Sara Lee Corp., the maker of Ball Park hot dogs and Douwe Egberts coffee, decided to split itself in two after failing to agree to takeover offers from suitors.
Sara Lee said today that it will seek to spin off the meat business as a new public company by early calendar 2012. The board also named Marcel Smits chief executive officer and plans to declare a special dividend of $3 a share.
Sara Lee decided on the split after spurning recent bids from JBS SA and a buyout group led by Apollo Global Management LLC, people familiar with the matter said this week. The separation will make the two new businesses more attractive takeover targets, according to Consumer Edge Research LLC’s Robert Dickerson.
The moves represent the culmination of a six-year transformation of Sara Lee, from a maker of everything from apparel to shoe polish to a company focused solely on food and beverages. The spinoff will leave Smits, 49, with a business focused on beverages, operations that generated about $4.6 billion in the latest fiscal year and include brands like Senseo.
“Spinning off a company does not inherently create value,” said Tim Ramey, an analyst at D.A. Davidson in Lake Oswego, Oregon. “It’s a long road and it means that they’re not likely to be able to sell those units any time soon.” He has a neutral rating on the stock.
Ball Park, Jimmy Dean
The beverage business has yet to be named, while the new meat and foodservice operations will keep the Sara Lee title after the spinoff and be led by C.J. Fraleigh, CEO of the North American retail and foodservice division. The business, which includes brands like Ball Park and Jimmy Dean breakfast sausages, generated about $4.1 billion in the latest fiscal year.
Smits has led Sara Lee on an interim basis since May, when predecessor Brenda Barnes suffered a stroke. Ramey had previously identified both Smits and Fraleigh as contenders for the top job at the food maker.
Sara Lee also said today that it appointed Jan Bennink as chairman effective immediately, and that the executive’s main responsibility is taking care of the spinoff. Bennink will replace Crown, who will stay on the board and serve as lead independent director.
Sara Lee’s sales have dropped for two straight years amid increased competition for recession-weary shoppers. The company had sold off businesses like the body-care division to devote more resources to coffee and meat.
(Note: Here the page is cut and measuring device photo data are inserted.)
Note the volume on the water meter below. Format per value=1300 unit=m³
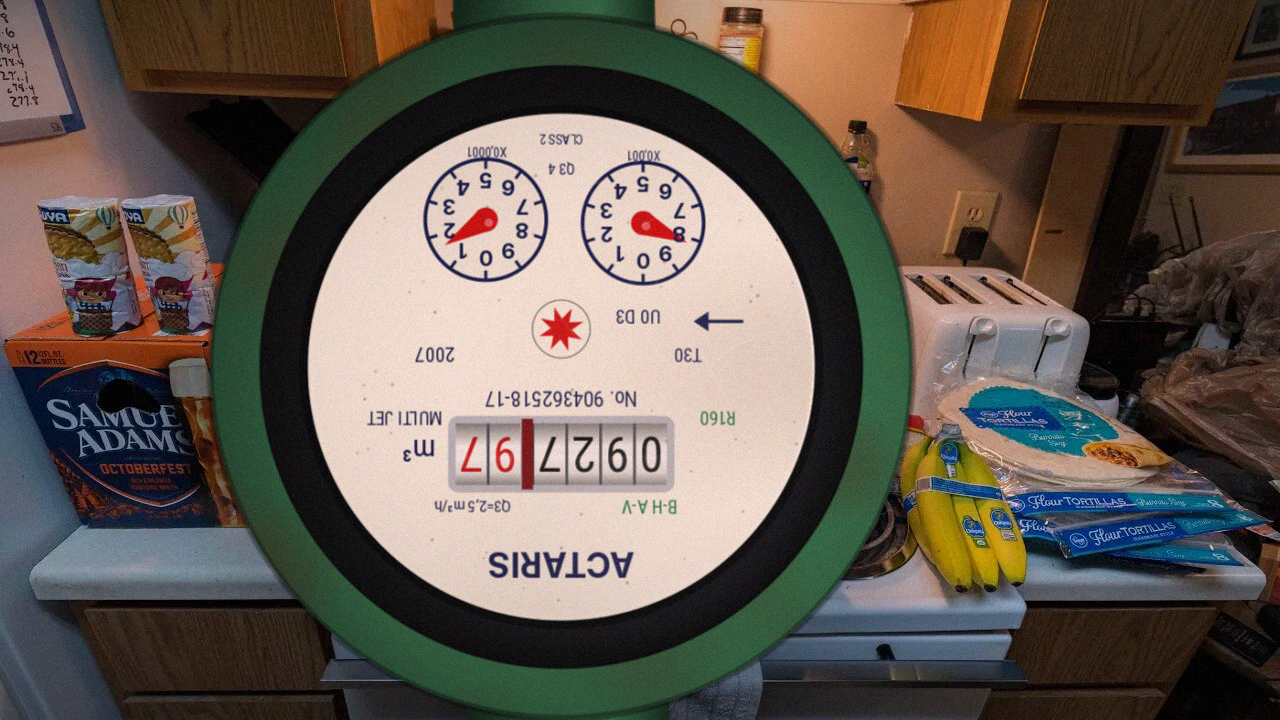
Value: value=927.9781 unit=m³
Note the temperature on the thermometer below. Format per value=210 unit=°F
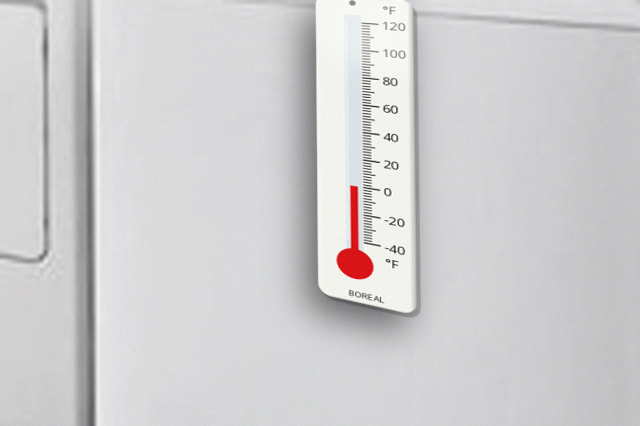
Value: value=0 unit=°F
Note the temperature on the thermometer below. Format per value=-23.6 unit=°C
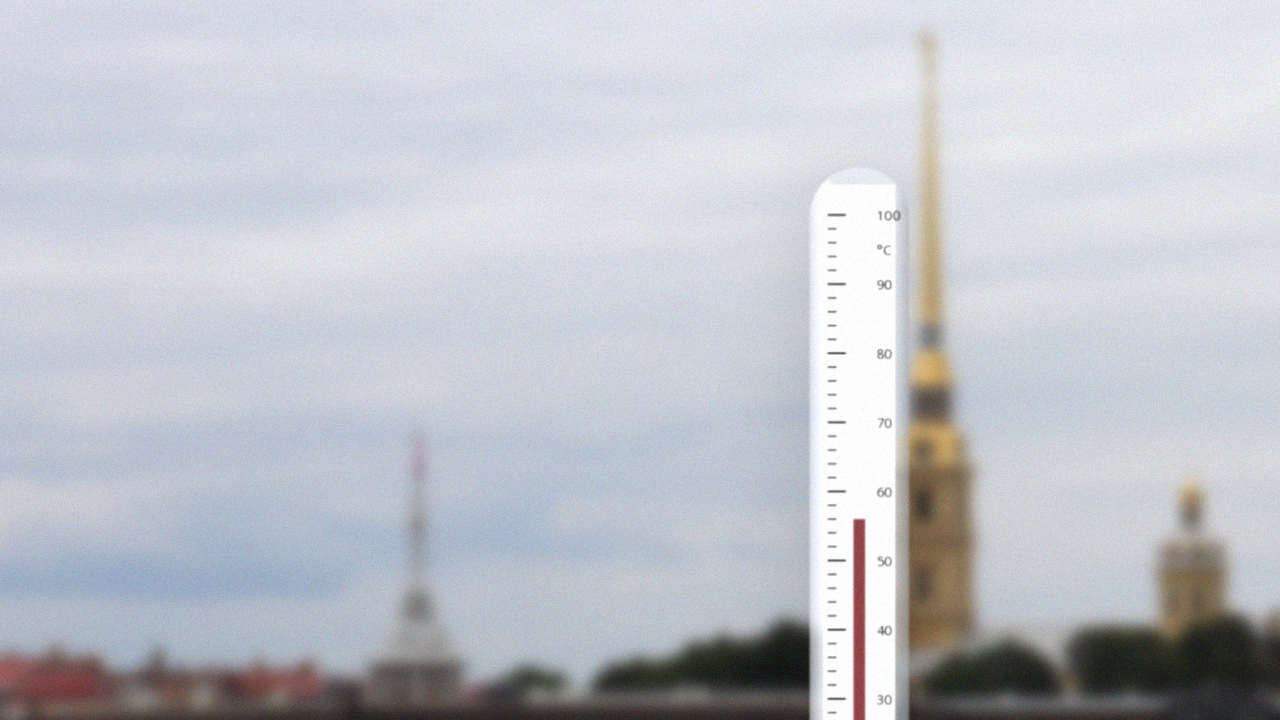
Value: value=56 unit=°C
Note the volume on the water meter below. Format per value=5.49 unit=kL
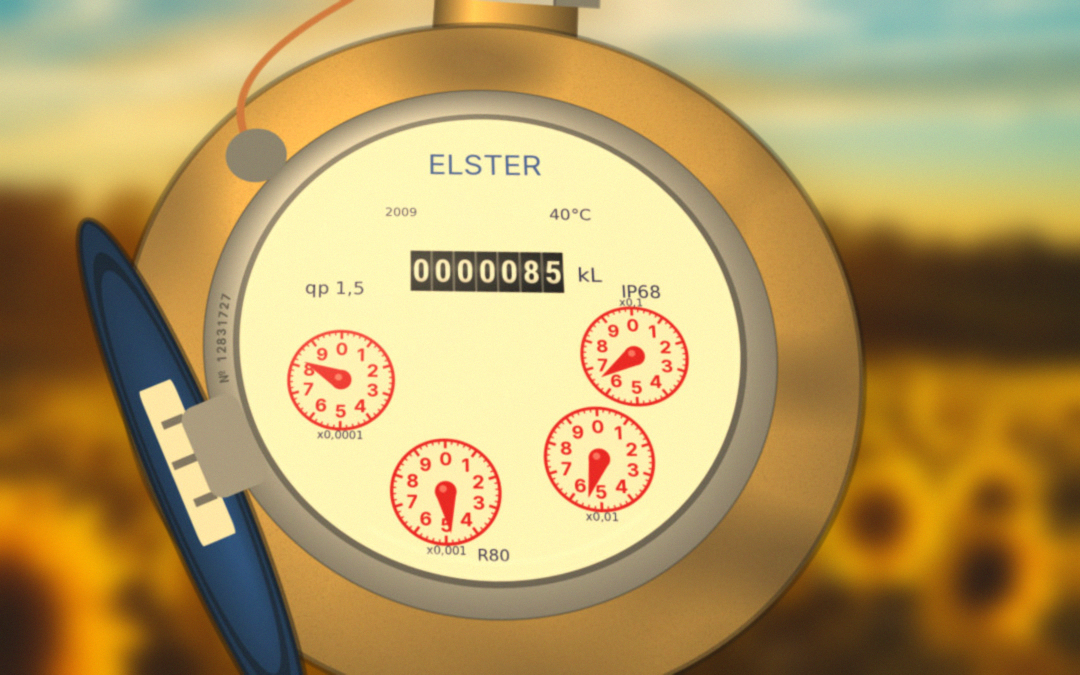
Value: value=85.6548 unit=kL
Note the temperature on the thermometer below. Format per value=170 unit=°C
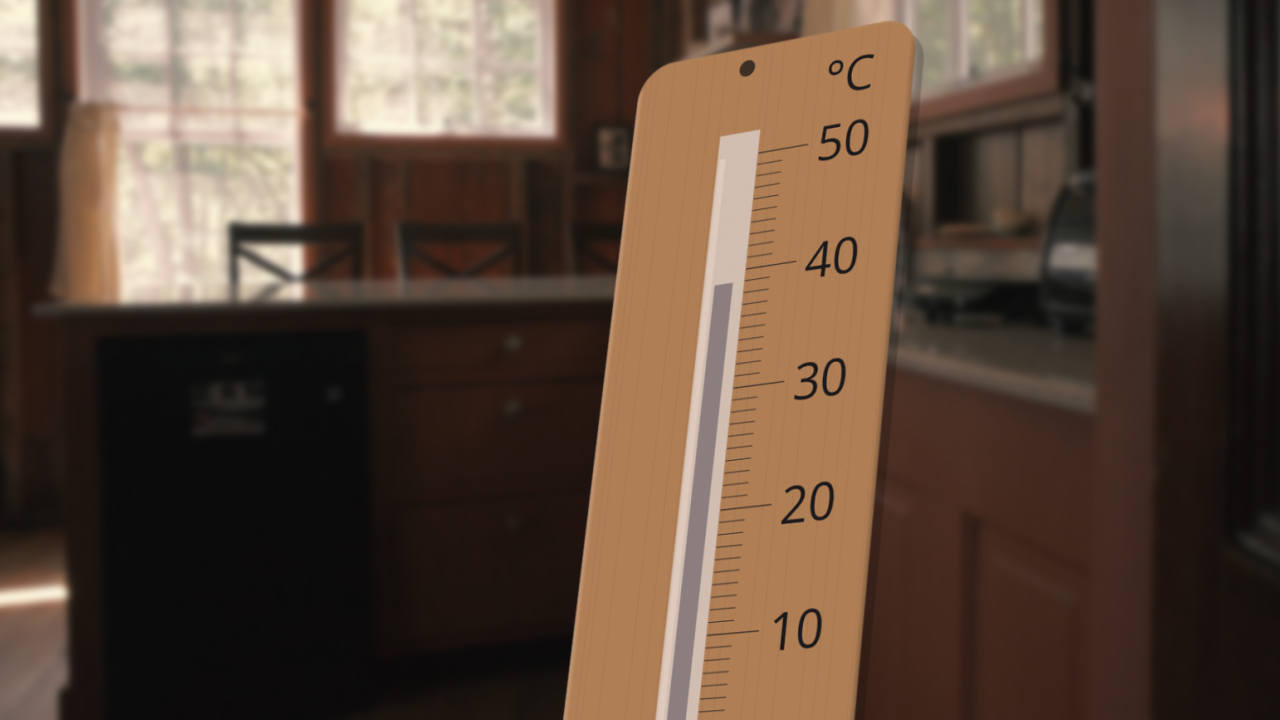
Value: value=39 unit=°C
This week, Brazilian meat processor JBS gave up trying to raise funding for a Sara Lee bid, according to a person with knowledge of the matter. Sao Paulo-based JBS, the world’s largest beef producer, had sought to line up financing for an offer of $20 to $21 a share after Sara Lee rejected a lower offer in December, people familiar with the matter said this week.
A group of buyout firms led by Apollo also failed to raise their offer after a bid of about $19 made last week was snubbed, people said.